Rosencrantz herself has always kept a low profile. Despite her warmth and volubility, she’s naturally reclusive, she says. In her 20s, she lost 80 per cent of her hearing after a bout of meningitis. “I became a phenomenal lip reader”. Then, five years ago, when she was running Jamie Oliver’s media empire, she became completely deaf. “That was devastating”. The risk averse risk taker was too frightened to have any surgery that might restore it because of what it might do to her brain, and decided to retire instead.

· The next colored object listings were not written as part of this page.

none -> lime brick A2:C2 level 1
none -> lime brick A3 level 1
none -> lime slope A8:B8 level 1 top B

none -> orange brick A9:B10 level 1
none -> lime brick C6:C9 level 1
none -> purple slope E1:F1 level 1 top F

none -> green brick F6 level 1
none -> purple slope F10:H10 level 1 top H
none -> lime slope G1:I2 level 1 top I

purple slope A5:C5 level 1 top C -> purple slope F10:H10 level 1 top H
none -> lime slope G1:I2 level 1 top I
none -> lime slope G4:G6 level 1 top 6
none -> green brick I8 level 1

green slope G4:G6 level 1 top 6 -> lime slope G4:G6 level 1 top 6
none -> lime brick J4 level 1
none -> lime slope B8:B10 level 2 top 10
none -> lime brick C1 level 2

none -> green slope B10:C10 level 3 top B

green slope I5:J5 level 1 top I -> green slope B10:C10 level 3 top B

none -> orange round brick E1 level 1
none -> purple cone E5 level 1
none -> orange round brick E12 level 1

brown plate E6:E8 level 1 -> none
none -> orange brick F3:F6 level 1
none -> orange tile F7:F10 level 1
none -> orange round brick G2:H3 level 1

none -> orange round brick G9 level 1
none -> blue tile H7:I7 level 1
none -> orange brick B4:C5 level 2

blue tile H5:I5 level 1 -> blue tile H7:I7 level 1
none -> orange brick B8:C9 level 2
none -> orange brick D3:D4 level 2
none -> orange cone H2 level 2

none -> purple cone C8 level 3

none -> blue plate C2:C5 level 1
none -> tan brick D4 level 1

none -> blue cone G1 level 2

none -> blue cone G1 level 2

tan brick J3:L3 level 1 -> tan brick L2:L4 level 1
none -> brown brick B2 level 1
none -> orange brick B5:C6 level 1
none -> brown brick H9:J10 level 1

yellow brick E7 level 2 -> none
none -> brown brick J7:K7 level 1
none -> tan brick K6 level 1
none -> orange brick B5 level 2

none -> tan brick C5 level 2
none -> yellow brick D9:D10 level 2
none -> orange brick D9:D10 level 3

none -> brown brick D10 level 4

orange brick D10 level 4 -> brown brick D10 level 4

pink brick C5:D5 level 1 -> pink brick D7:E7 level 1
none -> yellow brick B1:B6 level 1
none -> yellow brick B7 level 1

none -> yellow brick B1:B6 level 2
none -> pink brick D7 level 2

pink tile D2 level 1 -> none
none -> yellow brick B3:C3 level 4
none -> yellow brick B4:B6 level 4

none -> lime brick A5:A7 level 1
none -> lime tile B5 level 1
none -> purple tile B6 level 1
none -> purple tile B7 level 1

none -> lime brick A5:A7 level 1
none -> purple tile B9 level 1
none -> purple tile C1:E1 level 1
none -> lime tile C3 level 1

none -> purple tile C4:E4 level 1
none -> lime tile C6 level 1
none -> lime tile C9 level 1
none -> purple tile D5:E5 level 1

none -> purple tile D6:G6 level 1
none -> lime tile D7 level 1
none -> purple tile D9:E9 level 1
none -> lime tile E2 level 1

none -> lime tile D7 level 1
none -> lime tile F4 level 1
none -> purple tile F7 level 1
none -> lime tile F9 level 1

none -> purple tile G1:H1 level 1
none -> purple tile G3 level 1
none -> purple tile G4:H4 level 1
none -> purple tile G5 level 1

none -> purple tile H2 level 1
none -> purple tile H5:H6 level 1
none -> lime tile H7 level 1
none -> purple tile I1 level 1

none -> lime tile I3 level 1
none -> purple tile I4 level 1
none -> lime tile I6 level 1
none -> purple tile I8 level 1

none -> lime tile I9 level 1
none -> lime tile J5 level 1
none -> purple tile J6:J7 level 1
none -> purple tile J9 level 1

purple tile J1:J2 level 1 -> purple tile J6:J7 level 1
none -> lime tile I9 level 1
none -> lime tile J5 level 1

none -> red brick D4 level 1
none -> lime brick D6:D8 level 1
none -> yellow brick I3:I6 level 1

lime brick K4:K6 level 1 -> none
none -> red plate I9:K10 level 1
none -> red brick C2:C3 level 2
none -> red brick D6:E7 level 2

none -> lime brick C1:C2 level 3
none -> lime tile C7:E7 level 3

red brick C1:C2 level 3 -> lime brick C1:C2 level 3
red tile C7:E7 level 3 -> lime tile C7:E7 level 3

“I was in my own private lockdown for two years because it was such a struggle to meet people — for them as well as me”. Eventually, after she was told her brain would atrophy without surgery, she had the operation. It has been a total success and she vividly recalls hearing her daughter, a professional singer, for the first time. She shows me the cochlear implant, which she has to charge each night – a daily ritual that means she will never take her hearing for granted.

Inevitably, she didn’t really retire for long. Two years ago, Adrian Woolfe persuaded her to set up Studio 1, a production company, with him. The same Woolfe who was at Celador and was the first to suspect something was up with the Major. Studio 1 is set to launch a show called Dancing With Horses and a live news service called Lit, that will roll out on Instagram, YouTube and other social media. Both sound like nothing else out there. “Exactly,” she says excitedly. “It all comes back to Millionaire, because that’s where Adrian and I first met.”

And if she were still at ITV?  She’d have immediately followed Quiz with a screening of the infamous Ingrams episode, which was pulled from the schedules at the time (you can see it on YouTube).”It would have been a ratings smash”, she says.